RPC10 encodes a new mini subunit shared by yeast nuclear RNA polymerases

Abstract

Yeast RNA polymerases A, B, and C share five small subunits, two of which, ABC10 alpha and ABC10 beta, comigrate on SDS polyacrylamide gels. The gene encoding ABC10 alpha, RPC10, was isolated based on microsequence data. RPC10 is a single copy gene localized on chromosome VIII. It codes for a very basic protein of only 70 amino acids, which contains a zinc binding domain of the form CX2CX13CX2C. Deletion of its gene indicated that, despite its very small size, the ABC10 alpha subunit is essential for yeast cell viability.
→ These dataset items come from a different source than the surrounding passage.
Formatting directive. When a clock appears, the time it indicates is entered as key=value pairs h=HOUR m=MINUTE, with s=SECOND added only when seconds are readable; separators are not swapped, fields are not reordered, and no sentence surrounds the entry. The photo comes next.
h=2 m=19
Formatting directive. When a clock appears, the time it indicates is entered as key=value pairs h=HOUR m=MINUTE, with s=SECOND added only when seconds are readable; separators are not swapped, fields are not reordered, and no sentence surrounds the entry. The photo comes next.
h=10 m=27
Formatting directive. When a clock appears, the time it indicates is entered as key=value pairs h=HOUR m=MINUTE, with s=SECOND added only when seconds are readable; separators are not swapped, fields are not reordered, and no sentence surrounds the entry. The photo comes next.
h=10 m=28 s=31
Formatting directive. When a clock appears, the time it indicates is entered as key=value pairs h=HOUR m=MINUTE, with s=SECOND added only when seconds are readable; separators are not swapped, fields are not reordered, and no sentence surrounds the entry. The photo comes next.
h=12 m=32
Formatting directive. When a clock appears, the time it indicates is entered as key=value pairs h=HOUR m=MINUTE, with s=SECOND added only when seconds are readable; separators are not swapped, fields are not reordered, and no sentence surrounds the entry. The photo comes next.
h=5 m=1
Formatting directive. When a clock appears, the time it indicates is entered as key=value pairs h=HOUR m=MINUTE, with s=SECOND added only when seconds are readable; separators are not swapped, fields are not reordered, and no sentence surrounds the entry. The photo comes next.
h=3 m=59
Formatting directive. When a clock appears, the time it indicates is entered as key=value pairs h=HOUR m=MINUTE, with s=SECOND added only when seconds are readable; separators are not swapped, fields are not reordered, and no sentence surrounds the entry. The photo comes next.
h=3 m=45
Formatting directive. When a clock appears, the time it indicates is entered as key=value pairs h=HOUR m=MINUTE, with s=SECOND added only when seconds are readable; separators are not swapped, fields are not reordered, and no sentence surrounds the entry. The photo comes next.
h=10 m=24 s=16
ABC10 alpha and ABC10 beta have little sequence similarity.

Figure 1

Nucleotide sequence of RPC10 coding and flanking regions. The uninterrupted open reading frame of 210 bp encodes a sequence of 70 amino acids which contains the two sequenced tryptic peptides (underlined). The four cysteines of the putative zinc binding domain are circled. The basic heptapeptide discussed in the text is underlined (dotted line). In the upstream region, a consensus ABF1 binding site and a T-rich element are boxed. The position of the Nru I and EcoN I restriction sites used for gene disruption are indicated.

Figure 2

RPC10 is a single copy gene. Yeast genomic DNA from YNN281 was digested with the indicated restriction enzymes (E, EcoR I; H, Hind III; X, Xba I; S, Stu I; En, EcoN I), electrophoresed on a 0.7% agarose gel, transferred onto a nitrocellulose membrane, and probed with the ³²P-end labeled 30-mer oligonucleotide as described in Materials and Methods. The size of marker DNA fragments is given in kilobases.

Figure 3

Chromosomal localization of RPC10. Chromosomal DNA of YNN295 yeast strain was separated by pulse field electrophoresis and stained with ethidium bromide (EB). After transfer onto a nitrocellulose membrane, the blotted DNA was hybridized with the Nru I-EcoN I ³²P-labeled fragment. The labeled chromosomal DNA band was identified by auto radiography (³²P). The probe hybridized strongly to chromosome VIII (arrow). The dotted arrow points to the faint hybridization signal on chromosome IV.

Figure 4

Chromosomal disruption of RPC10. A. Restriction map of RPC10 chromosomal locus and replacement of the Nru I-EcoN I internal fragment by HIS3 gene. Restriction sites are: H, Hind III; E, EcoR I; N, Nru I; En, EcoN I; B, BamH I. The arrows indicate the size of relevant restriction fragments. B. Southern analysis of the gene disruption. The diploid strain CMY214 (his⁻) was transformed with the 3.7 kb EcoR I fragment containing RPC10 disrupted by the HIS3 gene. The genomic DNA of several HIS⁺ transformants was isolated, restricted with EcoR I, and subjected to Southern analysis by hybridization with the 2.1 kb EcoR I fragment. Lanes 1, 2, and 3 show the Southern blot from three HIS⁺ transformants; wt, control hybridization with DNA from the original CMY214 strain. C. Tetrad analysis from one HIS⁺ disrupted diploid transformant containing one wild-type and one disrupted copy of RPC10. All dissected tetrads contained only two viable spores on YPD medium which were always his⁻.